GIVEN INFORMATION: Begin

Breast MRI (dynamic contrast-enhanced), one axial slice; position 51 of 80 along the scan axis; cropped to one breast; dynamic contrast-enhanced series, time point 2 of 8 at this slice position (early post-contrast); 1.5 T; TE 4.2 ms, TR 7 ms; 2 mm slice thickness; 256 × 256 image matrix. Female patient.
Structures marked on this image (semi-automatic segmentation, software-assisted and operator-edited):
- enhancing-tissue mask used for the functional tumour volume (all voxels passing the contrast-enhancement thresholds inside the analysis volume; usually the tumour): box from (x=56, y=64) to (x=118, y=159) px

GIVEN INFORMATION: End

- WHAT TO DO -
Reproduce the full listing exactly.

- WRITTEN SOLUTION -
Breast MRI (dynamic contrast-enhanced), one axial slice; position 51 of 80 along the scan axis; cropped to one breast; dynamic contrast-enhanced series, time point 2 of 8 at this slice position (early post-contrast); 1.5 T; TE 4.2 ms, TR 7 ms; 2 mm slice thickness; 256 × 256 image matrix. Female patient.
Structures marked on this image (semi-automatic segmentation, software-assisted and operator-edited):
- enhancing-tissue mask used for the functional tumour volume (all voxels passing the contrast-enhancement thresholds inside the analysis volume; usually the tumour): box from (x=56, y=64) to (x=118, y=159) px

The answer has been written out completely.